## BRIEF
Make a verbatim transcription of the records, without the pictures.

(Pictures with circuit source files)
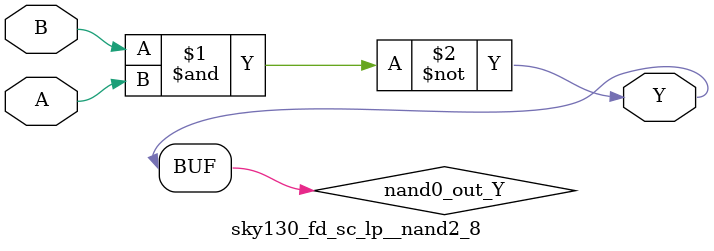
<source format=v>
/*
 * Copyright 2020 The SkyWater PDK Authors
 *
 * Licensed under the Apache License, Version 2.0 (the "License");
 * you may not use this file except in compliance with the License.
 * You may obtain a copy of the License at
 *
 *     https://www.apache.org/licenses/LICENSE-2.0
 *
 * Unless required by applicable law or agreed to in writing, software
 * distributed under the License is distributed on an "AS IS" BASIS,
 * WITHOUT WARRANTIES OR CONDITIONS OF ANY KIND, either express or implied.
 * See the License for the specific language governing permissions and
 * limitations under the License.
 *
 * SPDX-License-Identifier: Apache-2.0
*/


`ifndef SKY130_FD_SC_LP__NAND2_8_FUNCTIONAL_V
`define SKY130_FD_SC_LP__NAND2_8_FUNCTIONAL_V

/**
 * nand2: 2-input NAND.
 *
 * Verilog simulation functional model.
 */

`timescale 1ns / 1ps
`default_nettype none

`celldefine
module sky130_fd_sc_lp__nand2_8 (
    Y,
    A,
    B
);

    // Module ports
    output Y;
    input  A;
    input  B;

    // Local signals
    wire nand0_out_Y;

    //   Name   Output       Other arguments
    nand nand0 (nand0_out_Y, B, A           );
    buf  buf0  (Y          , nand0_out_Y    );

endmodule
`endcelldefine

`default_nettype wire
`endif  // SKY130_FD_SC_LP__NAND2_8_FUNCTIONAL_V

</source>
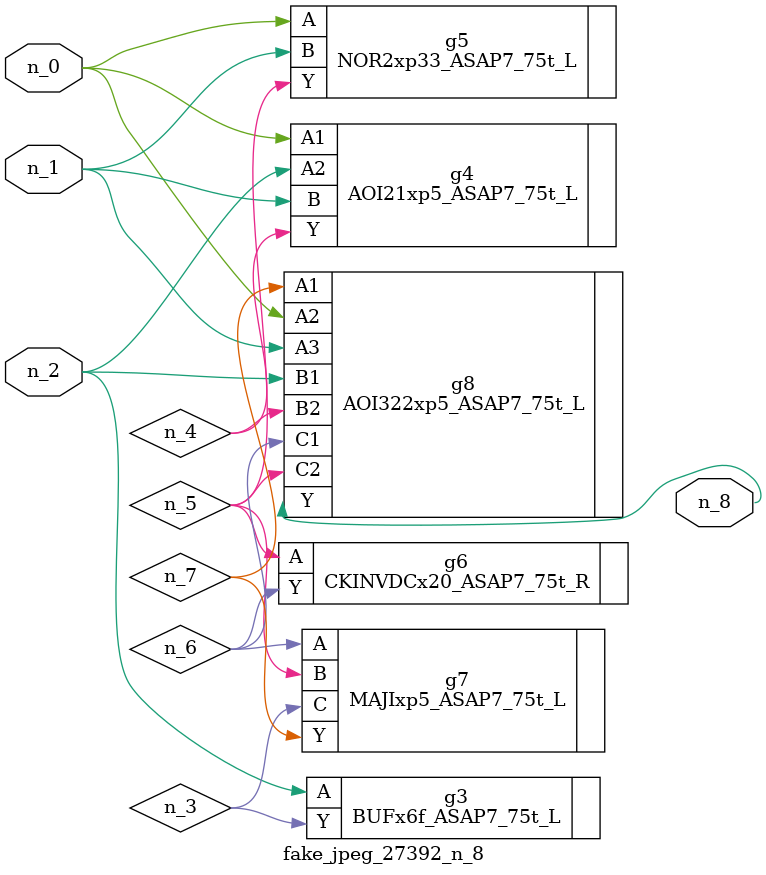
<source format=v>
module fake_jpeg_27392_n_8 (n_0, n_2, n_1, n_8);

input n_0;
input n_2;
input n_1;

output n_8;

wire n_3;
wire n_4;
wire n_6;
wire n_5;
wire n_7;

BUFx6f_ASAP7_75t_L g3 ( 
.A(n_2),
.Y(n_3)
);

AOI21xp5_ASAP7_75t_L g4 ( 
.A1(n_0),
.A2(n_2),
.B(n_1),
.Y(n_4)
);

NOR2xp33_ASAP7_75t_L g5 ( 
.A(n_0),
.B(n_1),
.Y(n_5)
);

CKINVDCx20_ASAP7_75t_R g6 ( 
.A(n_5),
.Y(n_6)
);

MAJIxp5_ASAP7_75t_L g7 ( 
.A(n_6),
.B(n_5),
.C(n_3),
.Y(n_7)
);

AOI322xp5_ASAP7_75t_L g8 ( 
.A1(n_7),
.A2(n_0),
.A3(n_1),
.B1(n_2),
.B2(n_4),
.C1(n_6),
.C2(n_5),
.Y(n_8)
);


endmodule
</source>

## OUTPUT FOR THIS EXERCISE
<source format=v>
/*
 * Copyright 2020 The SkyWater PDK Authors
 *
 * Licensed under the Apache License, Version 2.0 (the "License");
 * you may not use this file except in compliance with the License.
 * You may obtain a copy of the License at
 *
 *     https://www.apache.org/licenses/LICENSE-2.0
 *
 * Unless required by applicable law or agreed to in writing, software
 * distributed under the License is distributed on an "AS IS" BASIS,
 * WITHOUT WARRANTIES OR CONDITIONS OF ANY KIND, either express or implied.
 * See the License for the specific language governing permissions and
 * limitations under the License.
 *
 * SPDX-License-Identifier: Apache-2.0
*/


`ifndef SKY130_FD_SC_LP__NAND2_8_FUNCTIONAL_V
`define SKY130_FD_SC_LP__NAND2_8_FUNCTIONAL_V

/**
 * nand2: 2-input NAND.
 *
 * Verilog simulation functional model.
 */

`timescale 1ns / 1ps
`default_nettype none

`celldefine
module sky130_fd_sc_lp__nand2_8 (
    Y,
    A,
    B
);

    // Module ports
    output Y;
    input  A;
    input  B;

    // Local signals
    wire nand0_out_Y;

    //   Name   Output       Other arguments
    nand nand0 (nand0_out_Y, B, A           );
    buf  buf0  (Y          , nand0_out_Y    );

endmodule
`endcelldefine

`default_nettype wire
`endif  // SKY130_FD_SC_LP__NAND2_8_FUNCTIONAL_V

</source>
<source format=v>
module fake_jpeg_27392_n_8 (n_0, n_2, n_1, n_8);

input n_0;
input n_2;
input n_1;

output n_8;

wire n_3;
wire n_4;
wire n_6;
wire n_5;
wire n_7;

BUFx6f_ASAP7_75t_L g3 ( 
.A(n_2),
.Y(n_3)
);

AOI21xp5_ASAP7_75t_L g4 ( 
.A1(n_0),
.A2(n_2),
.B(n_1),
.Y(n_4)
);

NOR2xp33_ASAP7_75t_L g5 ( 
.A(n_0),
.B(n_1),
.Y(n_5)
);

CKINVDCx20_ASAP7_75t_R g6 ( 
.A(n_5),
.Y(n_6)
);

MAJIxp5_ASAP7_75t_L g7 ( 
.A(n_6),
.B(n_5),
.C(n_3),
.Y(n_7)
);

AOI322xp5_ASAP7_75t_L g8 ( 
.A1(n_7),
.A2(n_0),
.A3(n_1),
.B1(n_2),
.B2(n_4),
.C1(n_6),
.C2(n_5),
.Y(n_8)
);


endmodule
</source>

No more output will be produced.